▶ TASK INSTRUCTIONS
Reproduce the text of every item below word for word, keeping each line as it appears.
==================================================
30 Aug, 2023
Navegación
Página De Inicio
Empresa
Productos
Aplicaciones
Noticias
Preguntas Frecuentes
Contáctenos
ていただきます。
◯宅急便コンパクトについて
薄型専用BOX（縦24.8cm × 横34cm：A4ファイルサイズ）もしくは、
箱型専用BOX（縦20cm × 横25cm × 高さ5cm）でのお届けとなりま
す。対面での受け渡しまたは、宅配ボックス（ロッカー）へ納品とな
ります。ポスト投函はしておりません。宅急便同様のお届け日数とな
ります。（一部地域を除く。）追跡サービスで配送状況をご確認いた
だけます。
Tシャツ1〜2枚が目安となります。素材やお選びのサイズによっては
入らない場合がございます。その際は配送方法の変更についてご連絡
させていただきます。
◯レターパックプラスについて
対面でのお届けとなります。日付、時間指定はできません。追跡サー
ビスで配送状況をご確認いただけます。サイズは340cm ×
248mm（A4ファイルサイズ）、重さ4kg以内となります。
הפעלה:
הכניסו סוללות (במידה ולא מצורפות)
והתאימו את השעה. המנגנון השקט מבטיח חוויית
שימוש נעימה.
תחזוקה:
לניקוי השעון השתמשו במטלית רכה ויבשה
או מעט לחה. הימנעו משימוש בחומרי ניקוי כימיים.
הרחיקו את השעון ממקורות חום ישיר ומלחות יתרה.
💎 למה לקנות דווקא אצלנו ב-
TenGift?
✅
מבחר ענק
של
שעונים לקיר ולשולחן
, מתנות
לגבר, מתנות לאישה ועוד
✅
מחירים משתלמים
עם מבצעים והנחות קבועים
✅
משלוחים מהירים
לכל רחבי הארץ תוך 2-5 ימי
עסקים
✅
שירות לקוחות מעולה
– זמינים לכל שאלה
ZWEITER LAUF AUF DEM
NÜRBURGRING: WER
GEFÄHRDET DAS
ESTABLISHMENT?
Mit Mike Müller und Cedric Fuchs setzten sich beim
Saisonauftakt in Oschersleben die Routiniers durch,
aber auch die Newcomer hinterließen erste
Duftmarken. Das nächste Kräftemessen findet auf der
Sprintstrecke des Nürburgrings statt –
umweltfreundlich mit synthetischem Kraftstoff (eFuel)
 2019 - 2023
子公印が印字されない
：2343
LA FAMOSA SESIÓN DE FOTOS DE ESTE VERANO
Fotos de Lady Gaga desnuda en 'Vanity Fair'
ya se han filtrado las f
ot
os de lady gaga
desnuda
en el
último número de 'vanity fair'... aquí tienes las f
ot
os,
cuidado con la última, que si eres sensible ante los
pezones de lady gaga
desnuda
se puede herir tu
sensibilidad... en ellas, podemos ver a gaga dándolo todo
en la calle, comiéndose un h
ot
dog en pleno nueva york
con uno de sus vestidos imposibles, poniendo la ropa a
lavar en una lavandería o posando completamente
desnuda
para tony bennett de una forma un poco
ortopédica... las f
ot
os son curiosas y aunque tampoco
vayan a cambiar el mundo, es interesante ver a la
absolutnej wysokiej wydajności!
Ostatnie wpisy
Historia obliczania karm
==================================================
▶ SOLVED PROBLEM
30 Aug, 2023
Navegación
Página De Inicio
Empresa
Productos
Aplicaciones
Noticias
Preguntas Frecuentes
Contáctenos
ていただきます。
◯宅急便コンパクトについて
薄型専用BOX（縦24.8cm × 横34cm：A4ファイルサイズ）もしくは、
箱型専用BOX（縦20cm × 横25cm × 高さ5cm）でのお届けとなりま
す。対面での受け渡しまたは、宅配ボックス（ロッカー）へ納品とな
ります。ポスト投函はしておりません。宅急便同様のお届け日数とな
ります。（一部地域を除く。）追跡サービスで配送状況をご確認いた
だけます。
Tシャツ1〜2枚が目安となります。素材やお選びのサイズによっては
入らない場合がございます。その際は配送方法の変更についてご連絡
させていただきます。
◯レターパックプラスについて
対面でのお届けとなります。日付、時間指定はできません。追跡サー
ビスで配送状況をご確認いただけます。サイズは340cm ×
248mm（A4ファイルサイズ）、重さ4kg以内となります。
הפעלה:
הכניסו סוללות (במידה ולא מצורפות)
והתאימו את השעה. המנגנון השקט מבטיח חוויית
שימוש נעימה.
תחזוקה:
לניקוי השעון השתמשו במטלית רכה ויבשה
או מעט לחה. הימנעו משימוש בחומרי ניקוי כימיים.
הרחיקו את השעון ממקורות חום ישיר ומלחות יתרה.
💎 למה לקנות דווקא אצלנו ב-
TenGift?
✅
מבחר ענק
של
שעונים לקיר ולשולחן
, מתנות
לגבר, מתנות לאישה ועוד
✅
מחירים משתלמים
עם מבצעים והנחות קבועים
✅
משלוחים מהירים
לכל רחבי הארץ תוך 2-5 ימי
עסקים
✅
שירות לקוחות מעולה
– זמינים לכל שאלה
ZWEITER LAUF AUF DEM
NÜRBURGRING: WER
GEFÄHRDET DAS
ESTABLISHMENT?
Mit Mike Müller und Cedric Fuchs setzten sich beim
Saisonauftakt in Oschersleben die Routiniers durch,
aber auch die Newcomer hinterließen erste
Duftmarken. Das nächste Kräftemessen findet auf der
Sprintstrecke des Nürburgrings statt –
umweltfreundlich mit synthetischem Kraftstoff (eFuel)
 2019 - 2023
子公印が印字されない
：2343
LA FAMOSA SESIÓN DE FOTOS DE ESTE VERANO
Fotos de Lady Gaga desnuda en 'Vanity Fair'
ya se han filtrado las f
ot
os de lady gaga
desnuda
en el
último número de 'vanity fair'... aquí tienes las f
ot
os,
cuidado con la última, que si eres sensible ante los
pezones de lady gaga
desnuda
se puede herir tu
sensibilidad... en ellas, podemos ver a gaga dándolo todo
en la calle, comiéndose un h
ot
dog en pleno nueva york
con uno de sus vestidos imposibles, poniendo la ropa a
lavar en una lavandería o posando completamente
desnuda
para tony bennett de una forma un poco
ortopédica... las f
ot
os son curiosas y aunque tampoco
vayan a cambiar el mundo, es interesante ver a la
absolutnej wysokiej wydajności!
Ostatnie wpisy
Historia obliczania karm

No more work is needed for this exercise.